We started investigating previous Coroners Inquests to see how the participants felt about the process because we had heard that family members who have testified before at Inquests were not satsified with the Coroners Act because of a number of reasons, including the fact that they had no standing at the Inquest.
There are three cases in particular that strike as important because in all three cases the survivors publicly expressed dissatisfaction with the process and the recommendations that came out of the inquiry. In this blog we'll reproduce some articles from the media that speak to the issues facing the tragic Sussex bus crash of April 27, 2001 which took the lives of four American children who were on their way from Boston to Halifax to attend a music competition.
Sussex bus crash recommendations met with buck-passing or denial
New Brunswick Telegraph-Journal
Tuesday, February 4, 2003
Section: News
Byline: MAC TRUEMAN Telegraph-Journal
It's been more than 20 months since four young American students died in the pre-dawn crash of a chartered bus near Sussex.
And whether a similar accident can be prevented in New Brunswick "is solely a function as to how seriously government officials and manufacturers take the recommendations of the coroner's jury," warns Tom O'Neil, a Saint John lawyer who represented the estates of the four dead students at the inquest held in Sussex last October.
But many of the recommendations have been met with buck-passing or denial.
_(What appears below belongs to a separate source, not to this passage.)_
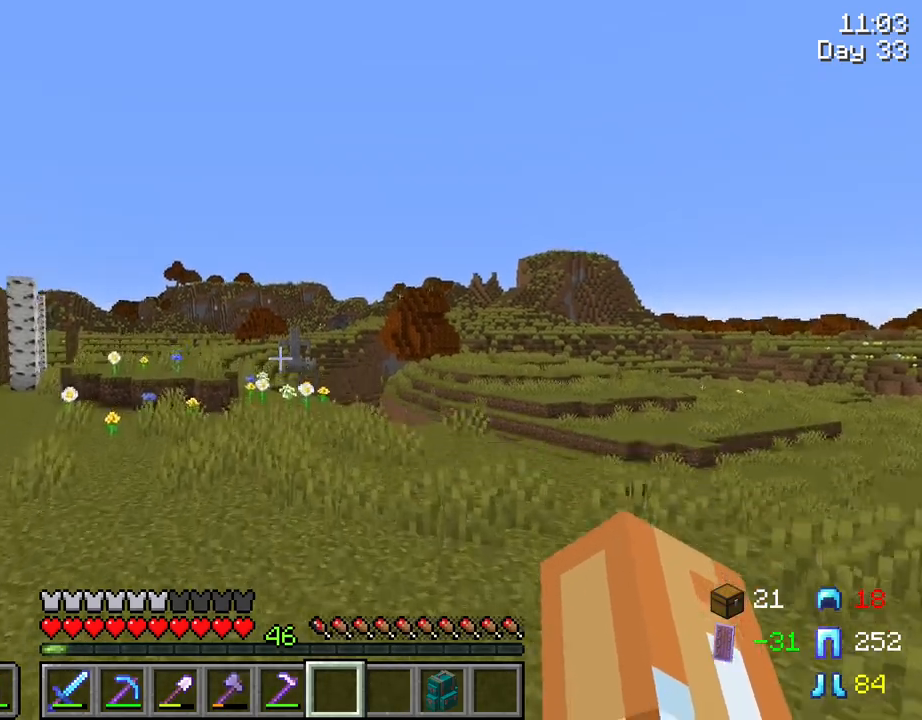
{"keys": ["ctrl", "space", "w"], "mouse": [], "mouse_move": "still", "events": []}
Others are ideas some agencies were already working on before the inquest was held.
For example, Public Safety Minister Margaret-Ann Blaney has argued that it's federal Transport Canada's job to make sure buses are equipped with seatbelts.
Francois Asselin, Transport Canada's spokesman for road safety, agrees that Ottawa can legislate seatbelts for new buses built or bought in Canada.
But he says only the provinces and territories can make passengers use them. Furthermore, only the provinces and territories have jurisdiction to make the bus companies retrofit seatbelts on vehicles they already own.
In the early morning hours of April 27, 2001, the bus was carrying 42 members of a student band from Oak Hill Middle School, in Newton, Mass., plus a few teachers and parents, to perform at a concert in Halifax. At the intersection where Route 1 joined what was then the Trans-Canada Highway at Sussex, the bus missed the Moncton turnoff (which would have taken it to Nova Scotia) and instead went off the hairpin Fredericton ramp and skidded on its side.
Gregory Chan, Steven Glidden, Melissa Leung and Kayla Rosenberg, ages 12 and 13, were thrown out an unlatched window and crushed beneath the vehicle.
Several witnesses suggested that the American driver Hin Chi Kan, who rode as a passenger from Newton and took the wheel at the St. Stephen border crossing, may have been too dozy with fatigue to notice the Moncton turnoff or the ramp that he took instead. Others argued that the Nova Scotia turnoff wasn't marked and the loop was hidden behind the overpass.
But Mr. Kan, who faces being jailed on a Motor Vehicle Act charge if he comes back across the Canadian border, was not at the hearing.
This robbed the community of the closure they could have felt, Sussex Mayor Ralph Carr says.
"There's still a lot of unanswered questions right there that people have, parents in particular."
Even so, the inquest played an important role for lawyers like Mr. O'Neil, who are involved in the victims' families' lawsuit against the two involved bus companies and the Province of New Brunswick. The action is registered in Massachusetts.
Because they had charges pending against the driver, the RCMP refused to reveal their evidence to lawyers in the civil suit. "It was only through the forum of the inquest that the estates of the four children that were killed were able to obtain the details about the police investigation," Mr. O'Neil said.
The jury called for rumble strips and flashing lights to warn unwary drivers of intersections like this - even though the Transportation Department had already taken these measures in Sussex after months of media hounding. By the time of the inquest, the province was ripping up the fatal ramp and replacing it with a four-lane interchange.
Tracey Burkhardt, communications director, said her department has adopted the policy of considering these signals for every intersection that may be dangerous. It's just that they haven't found one dangerous enough.
"The engineers have a concern that just installing rumble strips as a rule in every case could lead to people not paying enough attention to them."
Chief Coroner Dianne Kelly made sure the jury's recommendations for compulsory seatbelts and alarms that signal when a door or window is unlatched were sent to the Canadian Bus Association, Transport Canada and both of Canada's motorcoach manufacturers.
Sylvain Langis, bus association president, said his members would comply with a seatbelt law, but he's not sure the law would be a good idea. Studies have shown that lap belts themselves cause injuries, and that unbelted passengers are safer in buses than in cars, he said. As for enforcing a seatbelt law, "there's not much we can do during the trip when the driver's attention is on the road."